Reputation: 913
Basically the title; is there any equivalent tokeras.preprocessing.text.Tokenizer
in Pytorch? I have yet to find any that gives all the utilities without handcrafting things.
Upvotes: 5
Views: 5678
Reputation: 3109
I find Torchtext more difficult to use for simple things. PyTorch-NLP can do this in a more straightforward way:
from torchnlp.encoders.text import StaticTokenizerEncoder, stack_and_pad_tensors, pad_tensor
loaded_data = ["now this ain't funny", "so don't you dare laugh"]
encoder = StaticTokenizerEncoder(loaded_data, tokenize=lambda s: s.split())

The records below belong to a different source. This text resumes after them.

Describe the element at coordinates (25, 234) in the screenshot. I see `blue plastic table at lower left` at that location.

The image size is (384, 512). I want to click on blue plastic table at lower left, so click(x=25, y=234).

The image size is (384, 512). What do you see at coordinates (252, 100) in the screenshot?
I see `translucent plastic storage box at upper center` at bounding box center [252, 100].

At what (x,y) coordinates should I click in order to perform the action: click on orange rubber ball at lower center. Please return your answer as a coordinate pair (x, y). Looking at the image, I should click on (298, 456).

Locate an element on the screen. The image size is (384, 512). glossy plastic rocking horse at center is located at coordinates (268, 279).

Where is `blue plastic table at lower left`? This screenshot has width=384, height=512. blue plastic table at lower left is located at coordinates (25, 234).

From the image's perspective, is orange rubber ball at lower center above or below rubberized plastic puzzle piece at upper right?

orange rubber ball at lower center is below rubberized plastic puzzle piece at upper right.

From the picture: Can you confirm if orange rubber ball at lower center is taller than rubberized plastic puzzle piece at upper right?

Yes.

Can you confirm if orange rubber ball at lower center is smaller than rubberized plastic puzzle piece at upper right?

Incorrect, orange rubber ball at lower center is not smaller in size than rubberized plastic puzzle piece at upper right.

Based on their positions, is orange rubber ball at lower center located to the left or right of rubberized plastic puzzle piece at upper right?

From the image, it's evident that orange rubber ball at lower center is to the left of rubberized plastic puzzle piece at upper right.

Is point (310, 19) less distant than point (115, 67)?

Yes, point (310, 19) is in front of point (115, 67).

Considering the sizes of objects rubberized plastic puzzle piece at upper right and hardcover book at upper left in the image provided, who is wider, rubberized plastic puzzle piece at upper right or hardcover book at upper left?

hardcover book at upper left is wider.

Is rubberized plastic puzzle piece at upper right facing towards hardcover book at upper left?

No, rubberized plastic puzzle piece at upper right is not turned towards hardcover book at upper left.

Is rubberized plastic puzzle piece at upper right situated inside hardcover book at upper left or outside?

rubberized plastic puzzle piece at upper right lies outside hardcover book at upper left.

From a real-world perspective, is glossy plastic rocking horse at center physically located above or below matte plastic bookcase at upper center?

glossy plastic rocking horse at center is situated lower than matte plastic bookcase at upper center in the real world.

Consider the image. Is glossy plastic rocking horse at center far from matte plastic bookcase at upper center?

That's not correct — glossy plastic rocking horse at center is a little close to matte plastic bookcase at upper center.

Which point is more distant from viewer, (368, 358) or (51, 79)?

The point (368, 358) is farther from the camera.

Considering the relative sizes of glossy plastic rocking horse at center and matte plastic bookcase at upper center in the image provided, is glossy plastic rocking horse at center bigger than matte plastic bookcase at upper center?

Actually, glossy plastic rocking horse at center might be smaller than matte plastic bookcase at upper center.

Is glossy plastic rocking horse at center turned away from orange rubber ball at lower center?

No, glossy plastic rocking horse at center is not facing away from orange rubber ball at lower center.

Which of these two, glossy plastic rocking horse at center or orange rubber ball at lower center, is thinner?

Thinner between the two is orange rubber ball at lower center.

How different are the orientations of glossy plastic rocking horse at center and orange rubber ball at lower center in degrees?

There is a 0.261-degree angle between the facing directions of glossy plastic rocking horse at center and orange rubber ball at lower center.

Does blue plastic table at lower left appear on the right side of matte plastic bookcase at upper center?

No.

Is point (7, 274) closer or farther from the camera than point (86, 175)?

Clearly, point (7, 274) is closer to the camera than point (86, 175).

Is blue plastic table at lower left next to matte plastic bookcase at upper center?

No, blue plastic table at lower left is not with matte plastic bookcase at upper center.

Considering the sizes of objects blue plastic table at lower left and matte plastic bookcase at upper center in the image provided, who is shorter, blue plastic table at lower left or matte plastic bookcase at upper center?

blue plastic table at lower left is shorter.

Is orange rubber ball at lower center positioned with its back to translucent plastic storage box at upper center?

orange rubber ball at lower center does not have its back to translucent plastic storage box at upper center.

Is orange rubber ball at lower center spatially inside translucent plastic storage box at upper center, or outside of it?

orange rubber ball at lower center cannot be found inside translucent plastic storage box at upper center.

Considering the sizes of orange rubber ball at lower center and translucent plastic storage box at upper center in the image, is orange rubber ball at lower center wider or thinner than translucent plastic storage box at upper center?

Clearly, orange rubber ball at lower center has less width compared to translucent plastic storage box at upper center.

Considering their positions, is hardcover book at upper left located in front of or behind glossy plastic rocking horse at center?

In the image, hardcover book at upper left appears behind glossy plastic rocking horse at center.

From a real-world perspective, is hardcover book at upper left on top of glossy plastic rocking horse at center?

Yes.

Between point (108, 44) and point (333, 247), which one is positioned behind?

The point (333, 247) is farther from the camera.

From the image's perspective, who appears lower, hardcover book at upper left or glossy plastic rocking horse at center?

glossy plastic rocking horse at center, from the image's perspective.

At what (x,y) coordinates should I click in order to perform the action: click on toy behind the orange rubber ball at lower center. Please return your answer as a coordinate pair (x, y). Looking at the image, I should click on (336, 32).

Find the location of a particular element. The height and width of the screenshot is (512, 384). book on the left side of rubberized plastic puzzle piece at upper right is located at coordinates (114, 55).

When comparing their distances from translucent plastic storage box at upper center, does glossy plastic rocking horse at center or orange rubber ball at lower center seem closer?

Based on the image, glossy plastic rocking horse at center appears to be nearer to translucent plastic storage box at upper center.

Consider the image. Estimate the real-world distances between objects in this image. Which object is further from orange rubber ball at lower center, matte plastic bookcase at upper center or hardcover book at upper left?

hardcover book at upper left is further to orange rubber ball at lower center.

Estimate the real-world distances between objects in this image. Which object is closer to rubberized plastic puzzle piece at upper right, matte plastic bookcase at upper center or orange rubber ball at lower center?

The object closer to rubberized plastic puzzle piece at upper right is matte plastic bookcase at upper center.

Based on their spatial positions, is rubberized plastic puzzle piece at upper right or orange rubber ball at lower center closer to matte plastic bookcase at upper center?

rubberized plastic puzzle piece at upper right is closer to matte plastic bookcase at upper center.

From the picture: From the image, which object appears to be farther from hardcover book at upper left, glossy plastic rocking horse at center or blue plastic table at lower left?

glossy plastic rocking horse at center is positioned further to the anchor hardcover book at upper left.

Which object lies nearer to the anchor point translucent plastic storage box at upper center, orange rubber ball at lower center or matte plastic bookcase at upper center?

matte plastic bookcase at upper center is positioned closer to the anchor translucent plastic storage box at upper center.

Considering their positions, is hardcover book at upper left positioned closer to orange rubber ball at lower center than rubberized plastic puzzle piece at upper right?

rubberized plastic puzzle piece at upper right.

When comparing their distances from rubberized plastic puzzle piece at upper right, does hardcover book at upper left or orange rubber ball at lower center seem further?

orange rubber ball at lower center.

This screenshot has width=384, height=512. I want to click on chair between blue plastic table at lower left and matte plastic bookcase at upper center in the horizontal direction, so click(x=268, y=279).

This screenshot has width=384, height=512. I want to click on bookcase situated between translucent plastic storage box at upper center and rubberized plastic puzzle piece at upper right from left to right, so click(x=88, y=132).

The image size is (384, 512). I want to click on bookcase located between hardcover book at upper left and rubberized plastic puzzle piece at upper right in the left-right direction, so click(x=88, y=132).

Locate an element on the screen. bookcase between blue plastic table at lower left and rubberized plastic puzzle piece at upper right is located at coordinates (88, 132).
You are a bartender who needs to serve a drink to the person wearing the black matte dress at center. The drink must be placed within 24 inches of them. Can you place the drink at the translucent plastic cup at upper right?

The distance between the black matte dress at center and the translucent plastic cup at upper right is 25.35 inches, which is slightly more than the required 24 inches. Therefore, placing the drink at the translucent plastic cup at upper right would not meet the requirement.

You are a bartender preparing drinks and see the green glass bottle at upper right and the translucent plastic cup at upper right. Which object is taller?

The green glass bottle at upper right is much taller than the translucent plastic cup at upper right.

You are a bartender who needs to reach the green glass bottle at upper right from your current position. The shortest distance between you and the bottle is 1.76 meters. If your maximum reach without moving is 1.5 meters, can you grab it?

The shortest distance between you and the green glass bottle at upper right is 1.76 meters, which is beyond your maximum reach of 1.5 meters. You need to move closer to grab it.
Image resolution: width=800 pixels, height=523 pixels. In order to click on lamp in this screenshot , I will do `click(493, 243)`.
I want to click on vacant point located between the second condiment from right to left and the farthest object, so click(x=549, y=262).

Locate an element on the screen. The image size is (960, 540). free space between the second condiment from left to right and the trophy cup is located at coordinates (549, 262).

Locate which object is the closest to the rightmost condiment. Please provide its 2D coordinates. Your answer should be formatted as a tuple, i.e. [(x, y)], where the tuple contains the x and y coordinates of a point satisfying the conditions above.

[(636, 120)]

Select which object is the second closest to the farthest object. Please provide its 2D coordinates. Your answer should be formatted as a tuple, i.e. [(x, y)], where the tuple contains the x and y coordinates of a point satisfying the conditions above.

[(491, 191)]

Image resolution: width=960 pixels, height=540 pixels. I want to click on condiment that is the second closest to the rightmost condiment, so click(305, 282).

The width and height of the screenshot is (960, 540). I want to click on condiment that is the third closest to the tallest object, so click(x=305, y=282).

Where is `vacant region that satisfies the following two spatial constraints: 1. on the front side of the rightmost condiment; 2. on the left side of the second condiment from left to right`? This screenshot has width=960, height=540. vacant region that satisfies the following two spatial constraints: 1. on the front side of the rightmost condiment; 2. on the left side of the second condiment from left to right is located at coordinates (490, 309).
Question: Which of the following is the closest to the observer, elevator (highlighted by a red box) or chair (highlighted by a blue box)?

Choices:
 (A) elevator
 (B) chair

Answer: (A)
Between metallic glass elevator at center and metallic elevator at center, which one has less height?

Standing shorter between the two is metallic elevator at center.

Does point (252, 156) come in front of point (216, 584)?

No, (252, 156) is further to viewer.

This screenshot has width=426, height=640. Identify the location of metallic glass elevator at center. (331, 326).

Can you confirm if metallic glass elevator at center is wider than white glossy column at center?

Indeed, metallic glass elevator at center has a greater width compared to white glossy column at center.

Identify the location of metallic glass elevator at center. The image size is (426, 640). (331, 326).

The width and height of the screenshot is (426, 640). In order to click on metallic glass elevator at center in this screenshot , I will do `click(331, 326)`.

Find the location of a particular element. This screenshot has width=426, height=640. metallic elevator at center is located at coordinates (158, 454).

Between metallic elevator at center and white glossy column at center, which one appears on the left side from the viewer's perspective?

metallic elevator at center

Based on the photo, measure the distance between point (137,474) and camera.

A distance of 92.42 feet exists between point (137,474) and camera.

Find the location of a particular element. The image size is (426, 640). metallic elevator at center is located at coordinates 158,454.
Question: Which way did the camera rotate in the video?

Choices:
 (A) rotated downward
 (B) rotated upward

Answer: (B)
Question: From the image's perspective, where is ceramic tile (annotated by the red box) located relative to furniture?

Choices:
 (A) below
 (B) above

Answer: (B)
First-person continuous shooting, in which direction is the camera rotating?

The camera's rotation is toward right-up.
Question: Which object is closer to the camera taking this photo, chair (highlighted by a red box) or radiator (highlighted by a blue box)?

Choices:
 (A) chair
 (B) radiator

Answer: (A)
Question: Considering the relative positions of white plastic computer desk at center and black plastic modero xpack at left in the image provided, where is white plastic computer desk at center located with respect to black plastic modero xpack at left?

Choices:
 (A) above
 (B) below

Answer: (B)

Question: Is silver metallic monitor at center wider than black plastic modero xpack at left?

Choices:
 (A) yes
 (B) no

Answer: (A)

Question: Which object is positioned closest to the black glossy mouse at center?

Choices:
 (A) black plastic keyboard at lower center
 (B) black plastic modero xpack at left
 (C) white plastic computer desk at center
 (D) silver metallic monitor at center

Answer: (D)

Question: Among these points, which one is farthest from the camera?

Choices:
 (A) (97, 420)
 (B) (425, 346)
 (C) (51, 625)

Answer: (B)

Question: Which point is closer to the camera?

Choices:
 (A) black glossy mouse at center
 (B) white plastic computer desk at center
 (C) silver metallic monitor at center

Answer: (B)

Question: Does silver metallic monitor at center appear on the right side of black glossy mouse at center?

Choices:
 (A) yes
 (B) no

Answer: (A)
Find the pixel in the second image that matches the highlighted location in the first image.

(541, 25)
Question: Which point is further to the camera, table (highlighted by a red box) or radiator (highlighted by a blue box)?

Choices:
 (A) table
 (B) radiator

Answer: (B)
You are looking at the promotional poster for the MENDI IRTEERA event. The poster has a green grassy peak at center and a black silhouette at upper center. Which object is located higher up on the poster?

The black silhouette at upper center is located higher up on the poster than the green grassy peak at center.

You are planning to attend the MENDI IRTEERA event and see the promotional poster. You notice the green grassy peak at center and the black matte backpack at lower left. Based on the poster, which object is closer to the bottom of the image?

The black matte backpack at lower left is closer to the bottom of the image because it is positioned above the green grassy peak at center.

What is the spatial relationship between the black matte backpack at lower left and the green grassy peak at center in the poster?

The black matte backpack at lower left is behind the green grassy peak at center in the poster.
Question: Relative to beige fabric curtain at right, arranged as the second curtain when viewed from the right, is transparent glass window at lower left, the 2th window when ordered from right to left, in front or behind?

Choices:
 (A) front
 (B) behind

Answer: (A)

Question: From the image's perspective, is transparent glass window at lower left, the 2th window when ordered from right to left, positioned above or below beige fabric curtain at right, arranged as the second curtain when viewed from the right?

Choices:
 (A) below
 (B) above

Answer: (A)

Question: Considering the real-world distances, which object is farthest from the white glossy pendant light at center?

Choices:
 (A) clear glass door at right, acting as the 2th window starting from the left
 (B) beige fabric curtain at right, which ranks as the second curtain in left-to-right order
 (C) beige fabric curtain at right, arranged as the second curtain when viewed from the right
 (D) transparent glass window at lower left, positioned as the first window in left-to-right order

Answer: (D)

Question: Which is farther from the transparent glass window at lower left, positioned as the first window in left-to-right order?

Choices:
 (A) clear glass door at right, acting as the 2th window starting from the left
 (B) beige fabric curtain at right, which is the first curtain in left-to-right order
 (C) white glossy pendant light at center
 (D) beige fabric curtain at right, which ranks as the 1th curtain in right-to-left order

encoded_data = [encoder.encode(example) for example in loaded_data]
print(encoded_data)
[tensor([5, 6, 7, 8]), tensor([ 9, 10, 11, 12, 13])]
encoded_data = [pad_tensor(x, length=10) for x in encoded_data]
print(stack_and_pad_tensors(encoded_data))
# alternatively, use encoder.batch_encode()
BatchedSequences(tensor=tensor([[ 5, 6, 7, 8, 0, 0, 0, 0, 0, 0], [ 9, 10, 11, 12, 13, 0, 0, 0, 0, 0]]), lengths=tensor([10, 10]))
It comes with other types of encoders, such as spaCy's tokenizer, subword encoder, etc.
Upvotes: 4
Reputation: 11213
PyTorch itself does not provide a function like this, you either need to it manually (which should be easy: use a tokenizer of your choice and do a dictionary lookup for the indices).
Alternatively, you can use Torchtext, which provides basic abstraction from text processing. All you need to do is create a Field
object. You can use string.split
, SpaCy or custom function for tokenization. You can provide a vocabulary or create it directly from data. Then you just call the process
method which tokenizes text and does the vocabulary lookup.
If you want something more complex, you might consider using also AllenNLP. In AllenNLP, you do separately the tokenization and the vocabulary lookup.
Upvotes: 2